**Your goal:** Your answer should hold exactly the lines from the line containing "For a GIS import: Build" through the end of the entries that follow.
[Source information Boundary: Start]
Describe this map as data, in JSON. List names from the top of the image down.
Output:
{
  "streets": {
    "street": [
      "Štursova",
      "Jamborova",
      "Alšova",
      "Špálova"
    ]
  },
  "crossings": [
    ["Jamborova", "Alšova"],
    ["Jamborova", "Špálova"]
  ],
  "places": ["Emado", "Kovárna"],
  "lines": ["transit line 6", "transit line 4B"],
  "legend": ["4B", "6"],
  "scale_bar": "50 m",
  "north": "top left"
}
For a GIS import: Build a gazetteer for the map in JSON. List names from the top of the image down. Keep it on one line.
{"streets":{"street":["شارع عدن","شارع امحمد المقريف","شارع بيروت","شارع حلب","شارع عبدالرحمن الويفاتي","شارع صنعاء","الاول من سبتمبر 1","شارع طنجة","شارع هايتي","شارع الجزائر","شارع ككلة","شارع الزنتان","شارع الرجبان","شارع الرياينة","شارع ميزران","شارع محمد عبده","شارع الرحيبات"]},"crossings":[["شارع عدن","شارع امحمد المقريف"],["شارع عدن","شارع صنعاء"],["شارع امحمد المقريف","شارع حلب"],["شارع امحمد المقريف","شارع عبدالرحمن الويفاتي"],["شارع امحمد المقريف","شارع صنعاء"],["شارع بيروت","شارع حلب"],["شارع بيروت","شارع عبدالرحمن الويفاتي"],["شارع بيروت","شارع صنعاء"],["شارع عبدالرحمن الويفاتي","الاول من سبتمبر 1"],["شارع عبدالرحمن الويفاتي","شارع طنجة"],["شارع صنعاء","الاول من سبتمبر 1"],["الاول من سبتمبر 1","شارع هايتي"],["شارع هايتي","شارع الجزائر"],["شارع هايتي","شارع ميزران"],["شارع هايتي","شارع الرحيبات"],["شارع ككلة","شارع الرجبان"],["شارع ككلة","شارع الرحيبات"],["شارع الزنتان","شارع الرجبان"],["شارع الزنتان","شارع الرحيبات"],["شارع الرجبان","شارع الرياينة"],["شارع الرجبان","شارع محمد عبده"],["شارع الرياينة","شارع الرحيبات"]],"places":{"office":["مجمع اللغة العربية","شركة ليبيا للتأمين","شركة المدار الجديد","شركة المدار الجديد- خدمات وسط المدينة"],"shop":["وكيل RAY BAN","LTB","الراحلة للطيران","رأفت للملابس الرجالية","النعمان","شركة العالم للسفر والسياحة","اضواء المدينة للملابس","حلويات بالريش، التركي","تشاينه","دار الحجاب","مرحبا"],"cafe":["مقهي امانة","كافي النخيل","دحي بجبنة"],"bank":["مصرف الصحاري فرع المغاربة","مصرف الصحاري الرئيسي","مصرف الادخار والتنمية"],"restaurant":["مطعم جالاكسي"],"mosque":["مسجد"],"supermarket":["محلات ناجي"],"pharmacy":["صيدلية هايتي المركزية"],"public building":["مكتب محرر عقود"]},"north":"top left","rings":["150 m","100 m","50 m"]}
[Source information Boundary: End]
**Response box:**
For a GIS import: Build a gazetteer for the map in JSON. List names from the top of the image down. Keep it on one line.
{"streets":{"street":["شارع عدن","شارع امحمد المقريف","شارع بيروت","شارع حلب","شارع عبدالرحمن الويفاتي","شارع صنعاء","الاول من سبتمبر 1","شارع طنجة","شارع هايتي","شارع الجزائر","شارع ككلة","شارع الزنتان","شارع الرجبان","شارع الرياينة","شارع ميزران","شارع محمد عبده","شارع الرحيبات"]},"crossings":[["شارع عدن","شارع امحمد المقريف"],["شارع عدن","شارع صنعاء"],["شارع امحمد المقريف","شارع حلب"],["شارع امحمد المقريف","شارع عبدالرحمن الويفاتي"],["شارع امحمد المقريف","شارع صنعاء"],["شارع بيروت","شارع حلب"],["شارع بيروت","شارع عبدالرحمن الويفاتي"],["شارع بيروت","شارع صنعاء"],["شارع عبدالرحمن الويفاتي","الاول من سبتمبر 1"],["شارع عبدالرحمن الويفاتي","شارع طنجة"],["شارع صنعاء","الاول من سبتمبر 1"],["الاول من سبتمبر 1","شارع هايتي"],["شارع هايتي","شارع الجزائر"],["شارع هايتي","شارع ميزران"],["شارع هايتي","شارع الرحيبات"],["شارع ككلة","شارع الرجبان"],["شارع ككلة","شارع الرحيبات"],["شارع الزنتان","شارع الرجبان"],["شارع الزنتان","شارع الرحيبات"],["شارع الرجبان","شارع الرياينة"],["شارع الرجبان","شارع محمد عبده"],["شارع الرياينة","شارع الرحيبات"]],"places":{"office":["مجمع اللغة العربية","شركة ليبيا للتأمين","شركة المدار الجديد","شركة المدار الجديد- خدمات وسط المدينة"],"shop":["وكيل RAY BAN","LTB","الراحلة للطيران","رأفت للملابس الرجالية","النعمان","شركة العالم للسفر والسياحة","اضواء المدينة للملابس","حلويات بالريش، التركي","تشاينه","دار الحجاب","مرحبا"],"cafe":["مقهي امانة","كافي النخيل","دحي بجبنة"],"bank":["مصرف الصحاري فرع المغاربة","مصرف الصحاري الرئيسي","مصرف الادخار والتنمية"],"restaurant":["مطعم جالاكسي"],"mosque":["مسجد"],"supermarket":["محلات ناجي"],"pharmacy":["صيدلية هايتي المركزية"],"public building":["مكتب محرر عقود"]},"north":"top left","rings":["150 m","100 m","50 m"]}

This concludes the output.